The Washington Post noted that the rule is widely expected to face legal challenges, with critics arguing it conflicts with existing statute and congressional intent. PBS NewsHour reported that multiple attorneys and lawmakers have already condemned the move as legally dubious and administratively chaotic.
The Texas Tribune highlighted that the policy disproportionately impacts immigrant communities in border and southern states, where large populations of visa holders, including H-1B tech workers, agricultural laborers, and students, have been quietly building lives and careers for years in full compliance with U.S. immigration law.
Part of a Broader Pattern
The green card overhaul does not exist in isolation. It arrives amid a period of sweeping executive action on immigration policy — running parallel to the administration’s posture on foreign policy, including the ongoing US-Iran war that has strained diplomatic resources, stretched embassy capacity globally, and complicated visa and consular processing in multiple countries across West Asia and beyond. As the Strait of Hormuz crisis continues to ripple through global economies, immigration processing in war-adjacent regions faces added disruption — a factor USCIS has yet to acknowledge in its guidance.
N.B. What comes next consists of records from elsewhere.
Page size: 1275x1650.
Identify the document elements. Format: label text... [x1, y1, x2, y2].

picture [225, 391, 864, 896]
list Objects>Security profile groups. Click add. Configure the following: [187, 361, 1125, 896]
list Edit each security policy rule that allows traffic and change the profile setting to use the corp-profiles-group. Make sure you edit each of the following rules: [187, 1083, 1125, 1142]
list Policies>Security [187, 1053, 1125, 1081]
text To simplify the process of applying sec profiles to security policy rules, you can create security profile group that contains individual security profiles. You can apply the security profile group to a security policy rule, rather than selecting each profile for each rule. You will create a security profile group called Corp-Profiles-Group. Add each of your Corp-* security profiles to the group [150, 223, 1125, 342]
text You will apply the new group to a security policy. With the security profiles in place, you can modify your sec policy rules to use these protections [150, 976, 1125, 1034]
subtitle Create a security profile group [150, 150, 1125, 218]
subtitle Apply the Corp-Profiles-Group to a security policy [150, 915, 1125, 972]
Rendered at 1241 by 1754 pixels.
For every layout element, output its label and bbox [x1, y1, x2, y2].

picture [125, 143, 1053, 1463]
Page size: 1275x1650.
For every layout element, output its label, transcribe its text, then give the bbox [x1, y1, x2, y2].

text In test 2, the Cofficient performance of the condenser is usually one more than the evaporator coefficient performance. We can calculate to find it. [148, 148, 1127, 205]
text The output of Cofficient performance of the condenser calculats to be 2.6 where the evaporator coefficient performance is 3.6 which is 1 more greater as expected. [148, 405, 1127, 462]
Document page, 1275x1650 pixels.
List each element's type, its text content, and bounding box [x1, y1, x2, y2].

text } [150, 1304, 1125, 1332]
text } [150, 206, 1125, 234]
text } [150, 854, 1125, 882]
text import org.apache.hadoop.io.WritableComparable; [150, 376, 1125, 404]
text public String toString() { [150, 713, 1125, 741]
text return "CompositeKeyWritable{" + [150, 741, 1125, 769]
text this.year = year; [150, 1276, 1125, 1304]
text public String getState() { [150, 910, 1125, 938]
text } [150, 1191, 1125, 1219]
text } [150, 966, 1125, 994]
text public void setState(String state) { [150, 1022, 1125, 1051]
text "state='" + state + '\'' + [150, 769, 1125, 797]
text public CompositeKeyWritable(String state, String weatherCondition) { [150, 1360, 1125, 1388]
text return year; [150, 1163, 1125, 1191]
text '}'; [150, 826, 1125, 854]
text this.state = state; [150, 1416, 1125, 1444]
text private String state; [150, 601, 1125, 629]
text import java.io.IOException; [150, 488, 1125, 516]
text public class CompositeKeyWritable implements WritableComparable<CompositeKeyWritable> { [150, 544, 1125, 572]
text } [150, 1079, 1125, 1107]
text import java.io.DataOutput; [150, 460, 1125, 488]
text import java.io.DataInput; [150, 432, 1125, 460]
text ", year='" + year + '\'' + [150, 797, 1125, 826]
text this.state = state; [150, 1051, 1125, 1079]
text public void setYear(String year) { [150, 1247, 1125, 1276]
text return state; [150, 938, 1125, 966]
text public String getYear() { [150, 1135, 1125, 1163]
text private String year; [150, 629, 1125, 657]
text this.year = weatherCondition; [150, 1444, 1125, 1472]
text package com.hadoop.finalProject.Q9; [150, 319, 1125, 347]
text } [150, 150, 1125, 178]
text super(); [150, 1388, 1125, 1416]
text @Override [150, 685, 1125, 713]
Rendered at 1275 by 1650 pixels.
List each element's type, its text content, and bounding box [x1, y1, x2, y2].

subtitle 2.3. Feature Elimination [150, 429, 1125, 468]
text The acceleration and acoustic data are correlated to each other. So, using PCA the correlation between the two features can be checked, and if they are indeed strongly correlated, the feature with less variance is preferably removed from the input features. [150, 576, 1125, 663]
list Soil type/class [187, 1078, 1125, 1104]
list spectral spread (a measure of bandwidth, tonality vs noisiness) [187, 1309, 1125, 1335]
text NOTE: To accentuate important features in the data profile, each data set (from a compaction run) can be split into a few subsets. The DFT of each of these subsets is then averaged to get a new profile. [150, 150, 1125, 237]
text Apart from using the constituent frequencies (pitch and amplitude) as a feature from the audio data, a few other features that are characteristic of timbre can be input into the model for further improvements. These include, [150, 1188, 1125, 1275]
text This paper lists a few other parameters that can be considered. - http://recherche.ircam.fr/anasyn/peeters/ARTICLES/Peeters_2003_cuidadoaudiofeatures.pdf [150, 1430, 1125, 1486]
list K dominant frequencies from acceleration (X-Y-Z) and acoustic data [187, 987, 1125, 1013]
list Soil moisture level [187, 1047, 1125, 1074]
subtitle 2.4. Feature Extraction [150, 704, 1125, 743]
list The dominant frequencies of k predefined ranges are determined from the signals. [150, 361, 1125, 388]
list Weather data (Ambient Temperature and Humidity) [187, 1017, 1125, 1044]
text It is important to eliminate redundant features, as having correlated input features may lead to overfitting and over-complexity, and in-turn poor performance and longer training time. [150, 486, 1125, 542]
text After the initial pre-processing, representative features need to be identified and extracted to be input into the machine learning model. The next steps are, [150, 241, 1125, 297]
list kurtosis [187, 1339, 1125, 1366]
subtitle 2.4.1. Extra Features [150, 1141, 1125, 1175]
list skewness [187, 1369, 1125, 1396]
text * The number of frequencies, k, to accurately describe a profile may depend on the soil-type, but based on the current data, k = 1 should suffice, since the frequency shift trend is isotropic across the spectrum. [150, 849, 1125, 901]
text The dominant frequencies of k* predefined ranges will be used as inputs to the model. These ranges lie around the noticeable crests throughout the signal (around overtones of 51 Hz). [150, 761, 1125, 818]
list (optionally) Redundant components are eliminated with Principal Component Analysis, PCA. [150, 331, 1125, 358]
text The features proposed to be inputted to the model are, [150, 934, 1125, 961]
U.S. News & World Report described the rule as part of the administration’s systematic effort to reshape legal immigration alongside its well-publicized crackdown on undocumented entry — a two-track strategy of restriction targeting both ends of the immigration spectrum.
What Happens Next
USCIS has not provided an implementation date, transition period, or guidance for pending applications — leaving immigration attorneys unable to advise clients on concrete next steps. Courts are expected to be the next battleground, with legal challenges likely to be filed in the coming days.
For the hundreds of thousands of people who came to the United States legally, built careers, raised families, and waited patiently in line for permanent status, the message from Friday’s announcement was jarring and unambiguous: the rules have changed — again — and without warning.